**TASK TO COMPLETE**
With the pictures excluded, output only the lines from the one containing "vfov_deg: 81.3" through the last line of the entries, unchanged.

ENTRIES SUPPLIED Start Marker

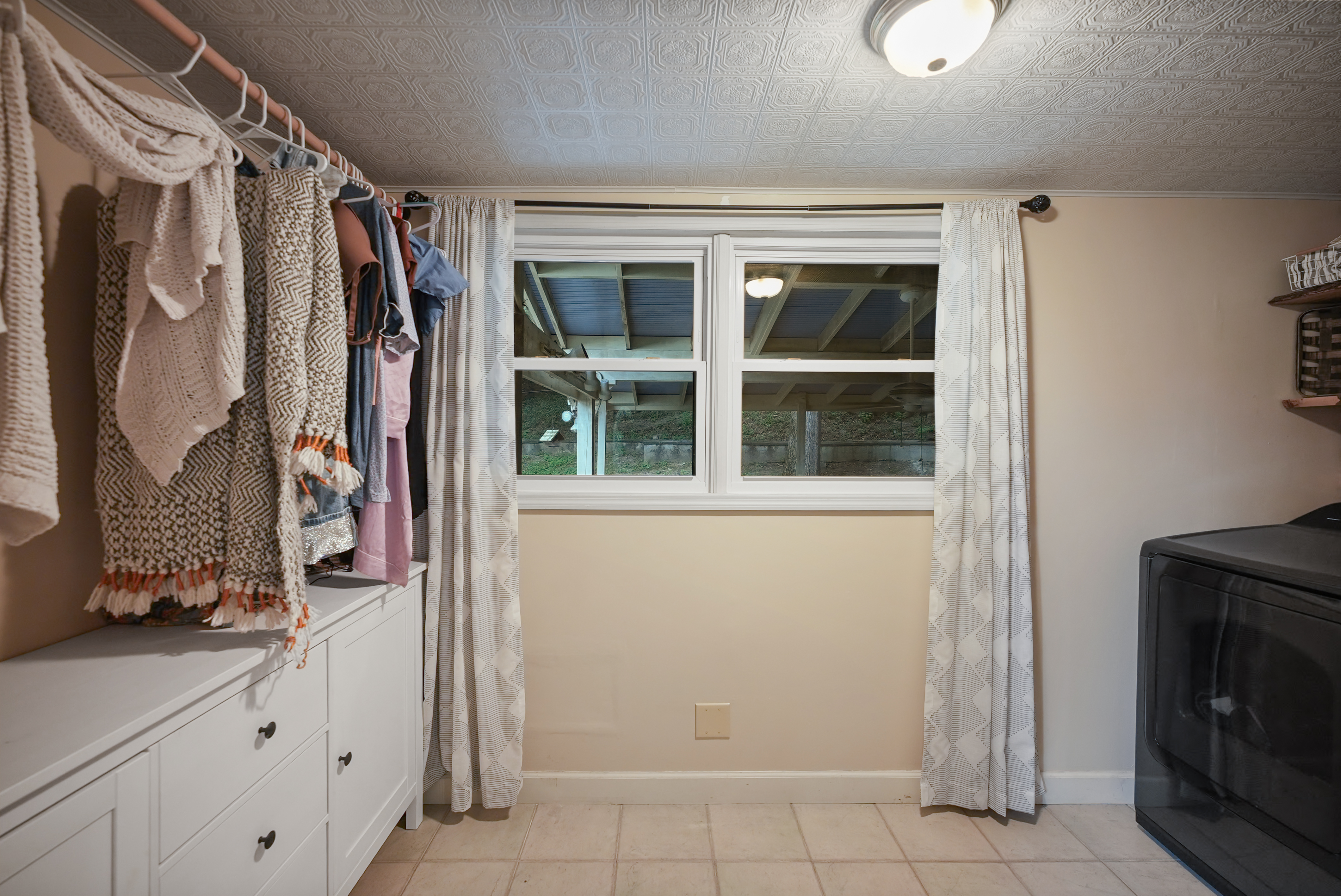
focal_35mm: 14
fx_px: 522
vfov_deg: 81.3
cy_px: 448
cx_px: 670
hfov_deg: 104.2
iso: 800
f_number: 5
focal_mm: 14
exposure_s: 1/13
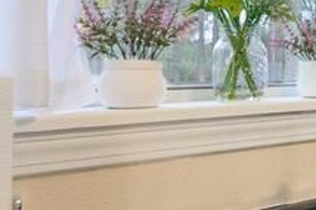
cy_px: 68
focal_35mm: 67
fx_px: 587
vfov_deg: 20.2
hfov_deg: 24.7
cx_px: 447
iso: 500
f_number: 4
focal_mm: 14
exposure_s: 1/50
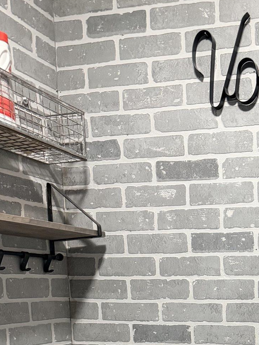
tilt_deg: -9.5
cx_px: 265
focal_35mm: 57
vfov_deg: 30.4
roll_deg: +0.9
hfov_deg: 24.4
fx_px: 568
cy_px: 376
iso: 500
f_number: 1.78
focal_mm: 6.76
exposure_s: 1/60
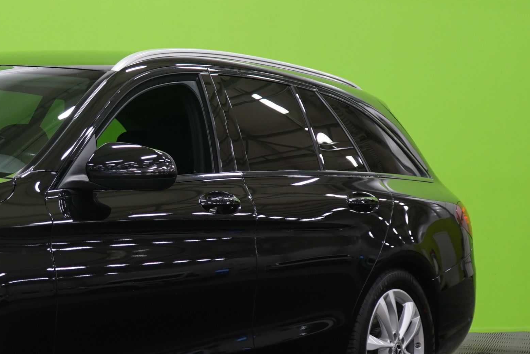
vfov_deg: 10.9
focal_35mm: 126
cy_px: 178
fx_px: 1855
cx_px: -75
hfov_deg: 15.7
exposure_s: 1/8
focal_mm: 50
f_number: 5
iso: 400
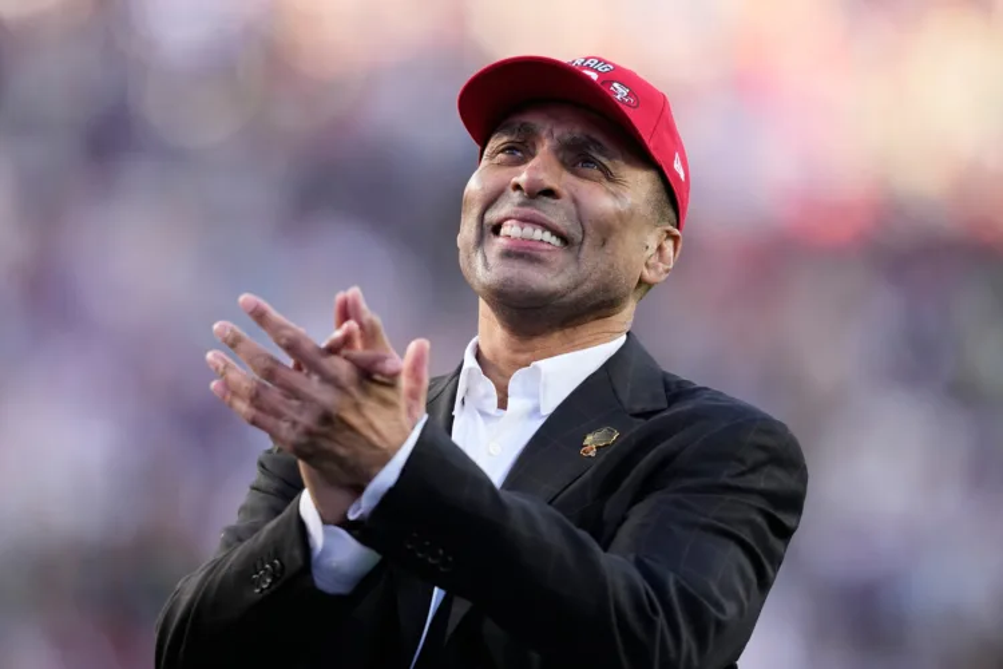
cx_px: 502
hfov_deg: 3.4
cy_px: 334
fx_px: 16715
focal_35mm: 600
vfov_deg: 2.3
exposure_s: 1/2000
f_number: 2.8
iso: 1000
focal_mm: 400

ENTRIES SUPPLIED End Marker

**ANSWER BOX**
vfov_deg: 81.3
cy_px: 448
cx_px: 670
hfov_deg: 104.2
iso: 800
f_number: 5
focal_mm: 14
exposure_s: 1/13
cy_px: 68
focal_35mm: 67
fx_px: 587
vfov_deg: 20.2
hfov_deg: 24.7
cx_px: 447
iso: 500
f_number: 4
focal_mm: 14
exposure_s: 1/50
tilt_deg: -9.5
cx_px: 265
focal_35mm: 57
vfov_deg: 30.4
roll_deg: +0.9
hfov_deg: 24.4
fx_px: 568
cy_px: 376
iso: 500
f_number: 1.78
focal_mm: 6.76
exposure_s: 1/60
vfov_deg: 10.9
focal_35mm: 126
cy_px: 178
fx_px: 1855
cx_px: -75
hfov_deg: 15.7
exposure_s: 1/8
focal_mm: 50
f_number: 5
iso: 400
cx_px: 502
hfov_deg: 3.4
cy_px: 334
fx_px: 16715
focal_35mm: 600
vfov_deg: 2.3
exposure_s: 1/2000
f_number: 2.8
iso: 1000
focal_mm: 400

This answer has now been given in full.